Understanding how composition controls photoluminescence is essential for improving semiconductor nanomaterials used in optical sensing and light-emitting technologies. In this work, cadmium sulfide (CdS) nanostructures were synthesized using a sonochemical method with different Cd:S molar ratios (1:0.1, 1:0.25, 1:0.5, 1:0.75, and 1:1), and their structural and emission properties were systematically investigated. Ultrasound-driven nucleation produced nanocrystals ranging from irregular Cd-rich aggregates to well-defined, uniform particles at stoichiometric compositions. XRD analysis revealed a controlled phase transition from purely hexagonal CdS to mixed hexagonal–cubic structures, with crystallite sizes between ~6 and 35 nm.

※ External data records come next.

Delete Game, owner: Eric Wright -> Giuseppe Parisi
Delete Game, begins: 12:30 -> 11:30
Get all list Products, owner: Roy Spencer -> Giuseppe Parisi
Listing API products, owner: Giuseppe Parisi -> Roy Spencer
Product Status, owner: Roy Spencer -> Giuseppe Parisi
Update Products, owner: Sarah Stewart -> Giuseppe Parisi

Photoluminescence measurements demonstrated two characteristic emission regions: near-band-edge (≈420 nm) and deep-level defect-related bands (≈540–560 nm). Emission intensity and spectral position were strongly dependent on precursor stoichiometry. The 1:1 sample showed the highest PL intensity with a dominant emission around 547 nm, indicating enhanced defect-assisted radiative recombination. In contrast, intermediate compositions, particularly 1:0.5, exhibited broadened PL bands and suppression of higher-order Raman modes, consistent with phonon confinement and increased surface defect activity. UV–Vis absorption confirmed composition-dependent band gap modulation, reflecting quantum confinement and defect state evolution.

These results show that tuning the Cd:S ratio provides a simple and effective strategy for controlling crystal phase, defect density, and photoluminescent behavior in CdS nanomaterials. This approach is promising for light-emitting devices, UV photodetectors, and photochemistry-driven optoelectronic applications.